With no material, Osterhart said she set to work trying to write jokes. “I started writing jokes, random thoughts about my life and who I am. I thought, ‘what is it that my favorite comics do? What do they talk about?’”
Osterhart was a fan of Jerry Seinfeld’s observational humor and style, so she decided to start there.
“So I thought ‘what’s always awkward about myself?’ I have a strange name, I’m not always good at parenting, being married is difficult, and I don’t always react like I’m supposed to.”
Osterhart’s husband served as her initial test audience. “I’d say, “Is this funny? Is this funny? Until he said ‘kind of ‘and then I started working on those ‘kind ofs.’ The things that made him break a smile a little bit.”
She also began booking gigs on smaller stand up stages to prepare for her Dr. Grin’s debut.
“I tried my five minutes in different rooms, and I was so nervous, until the minute I got on stage. I remember thinking, the worst that could happen is you could bomb, but you’ve seen people bomb before and there is no other way to overcome this fear, you just have to try it. I was terrified and nervous, but you just have to try it.
“I said everything way too fast but I got laughs and I got support, and I think that was the lesson for me. People don’t want you to fail. They are just as awkward as you are. They hope you are funny. They don’t want you to fail or do badly. That moment of realizing people want you to do well.”
When she started her journey in 2012, Osterhart said she committed to doing stand up for at least a year, figuring that was a substantial amount of time for reaching her goal with becoming more comfortable with public speaking. But, she was quickly hooked by her new hobby.
And she’s managed to tally up a lot of laughs. Osterhart won the Funniest Person in Grand Rapids contest in 2013, and competed in the San Francisco Comedy Competition in 2014. She also emcees at Dr. Grins Comedy Club.
Three years ago, Osterhart embarked on another challenge, she staged her first one-woman show, “Hafrican,” which she said was an opportunity for her to test out a lengthier routine. The Indy Fringe Festival selected the show for its 2016 lineup.

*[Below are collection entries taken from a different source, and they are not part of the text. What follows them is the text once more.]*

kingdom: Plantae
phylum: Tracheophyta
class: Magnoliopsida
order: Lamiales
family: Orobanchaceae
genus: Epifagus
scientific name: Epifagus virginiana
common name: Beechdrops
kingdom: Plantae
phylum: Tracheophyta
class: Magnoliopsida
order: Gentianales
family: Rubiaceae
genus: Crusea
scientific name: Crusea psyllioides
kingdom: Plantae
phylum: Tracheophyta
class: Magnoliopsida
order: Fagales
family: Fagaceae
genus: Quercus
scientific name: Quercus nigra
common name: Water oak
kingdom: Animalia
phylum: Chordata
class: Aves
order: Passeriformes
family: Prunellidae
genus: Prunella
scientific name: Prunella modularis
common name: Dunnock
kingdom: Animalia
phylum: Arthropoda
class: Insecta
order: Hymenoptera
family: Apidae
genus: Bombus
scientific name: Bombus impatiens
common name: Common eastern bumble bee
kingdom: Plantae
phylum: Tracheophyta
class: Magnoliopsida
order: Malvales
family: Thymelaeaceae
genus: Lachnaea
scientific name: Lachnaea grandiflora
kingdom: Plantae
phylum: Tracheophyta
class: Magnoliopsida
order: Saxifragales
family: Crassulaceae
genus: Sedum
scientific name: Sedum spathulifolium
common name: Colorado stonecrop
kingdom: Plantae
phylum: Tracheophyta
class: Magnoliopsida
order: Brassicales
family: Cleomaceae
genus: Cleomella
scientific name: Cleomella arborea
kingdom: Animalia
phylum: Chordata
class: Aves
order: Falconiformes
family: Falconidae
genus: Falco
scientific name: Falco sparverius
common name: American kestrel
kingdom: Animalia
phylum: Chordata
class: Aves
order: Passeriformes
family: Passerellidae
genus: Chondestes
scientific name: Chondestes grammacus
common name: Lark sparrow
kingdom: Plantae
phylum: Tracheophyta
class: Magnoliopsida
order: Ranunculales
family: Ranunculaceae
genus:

“Hafrican” was fueled by Osterhart’s immigrant background.
“My background intrigues people. I have this immigrant story,” she said. “I was born in Nigeria and my family is from Ethiopia. I have this perspective of how do I enjoy this new life in America in the context of looking around and feeling like everyone is kind of spoiled, including myself, compared to how I grew up.
“I’d started sharing stories on stage, mostly the set up/punch line theme of a joke, about what growing up was like and from my perspective as a parent dealing with parents who are African immigrants, for example, and that seemed to get a lot of laughs and people enjoyed them.”
She also wanted to use her show and her stories to help bridge a better understanding about refugees and immigrants. “Back in 2015 and 2016, there was a refugee and immigration crisis situation going on. People were fleeing the northeast coast of Africa to get to Italy and other European countries because things were challenging for them from an economic but also political perspective.
“I was trying to grab on to the heartstrings of the people who were having a hard time empathizing with refugees in America or anywhere else in the world.”
Three years after premiering “Halfrican,” Osterhart is at it again. She’s created her second one-woman show, “Broad, Wholesome, Charitable Views,” with debut performances scheduled for March 1 and 2 at 8 p.m. at Wealthy Theatre.
The show chronicles the moments leading up to a reluctant tour of Dublin and London Osterhart took with her husband to celebrate her 40th birthday.
She said she hopes to book additional performances throughout the year as she did with “Halfrican.”